Weidmann: ECB Governing Council has gone too far
Bundesbank President Jens Weidmann says that the ECB Governing Council has gone too far with its comprehensive package of monetary policy easing.
“You see, the economic situation is not all that bad, wages are growing strongly, and the spectre of deflation – that is, of persistently contracting prices and wages – is nowhere to be seen,” he said in an interview with Germany’s “BILD-Zeitung” newspaper. Mr Weidmann said that the measures adopted by the Governing Council came in response to the slowdown in economic activity in Germany and across the rest of the euro area and an associated further downgrade of the ECB’s inflation outlook.
The Governing Council used last Thursday’s meeting to adopt a variety of monetary policy measures with a view to stimulating activity and thus inflationary pressures in the euro area. One decision was to lower the interest rate on bank deposits with Eurosystem central banks by 10 basis points from -0.40% to -0.50%. Another was to introduce a two-tier system for reserve remuneration which will exempt part of banks’ holdings of excess liquidity from the negative deposit facility rate. The Governing Council furthermore decided to resume net purchases under the asset purchase programme (APP). Starting on 1 November, euro area central banks will purchase government bonds and other assets at a monthly pace of €20 billion. The governors did not set a time limit for these purchases. Another decision saw the Governing Council introduce more accommodative terms for targeted longer-term refinancing operations (TLTROs) so as to make it even more attractive for banks to borrow funds from the central bank.
Don’t put off interest rate increases any longer than necessary
In Mr Weidmann’s view, the package of measures need not have been as far-reaching to support inflationary pressures in the euro area.
“What’s clear from this decision is that low interest rates are going to be sticking around for quite some time to come,” he remarked, adding that
“What matters to me is the prospect of scaling back the expansionary monetary policy when the outlook for inflation is amenable.” But the ECB Governing Council has made a long-term commitment with its most recent decisions.

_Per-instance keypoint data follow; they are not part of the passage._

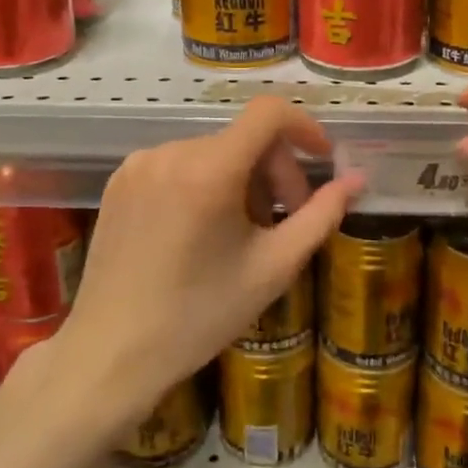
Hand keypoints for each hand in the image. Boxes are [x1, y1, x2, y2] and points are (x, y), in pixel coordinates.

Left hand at [54, 97, 360, 423]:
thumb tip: (356, 179)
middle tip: (286, 219)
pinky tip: (204, 230)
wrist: (111, 354)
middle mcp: (171, 152)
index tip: (322, 160)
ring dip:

Increasingly difficult to exit
The Bundesbank President used his interview with “BILD-Zeitung” to defend the general thrust of the monetary policy accommodation in recent years, calling it “appropriate”. His concern is that monetary policy does not become harnessed to fiscal policy, because that jeopardises the central bank’s ability to keep prices stable.

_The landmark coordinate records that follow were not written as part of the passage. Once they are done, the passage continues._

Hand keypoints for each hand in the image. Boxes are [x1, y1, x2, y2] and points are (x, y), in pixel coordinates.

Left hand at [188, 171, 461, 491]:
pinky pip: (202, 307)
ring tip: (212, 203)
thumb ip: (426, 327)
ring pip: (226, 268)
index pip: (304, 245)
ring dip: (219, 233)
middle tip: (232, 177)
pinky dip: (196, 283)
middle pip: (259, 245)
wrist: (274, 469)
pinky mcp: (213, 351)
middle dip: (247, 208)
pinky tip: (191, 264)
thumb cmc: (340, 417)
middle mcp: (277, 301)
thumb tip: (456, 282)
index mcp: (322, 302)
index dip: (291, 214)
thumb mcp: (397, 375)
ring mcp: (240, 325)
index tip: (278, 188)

“The decision to buy even more government bonds has exacerbated this risk, and it is becoming increasingly difficult for the ECB to exit this policy.”
Weidmann conceded that the current monetary policy stance is placing a strain on savers, noting that
“generally speaking, it will be more difficult to provide for old age without taking on more risk”. But even if interest rates are low, it is always a good idea to put some money away for later and to provide for old age.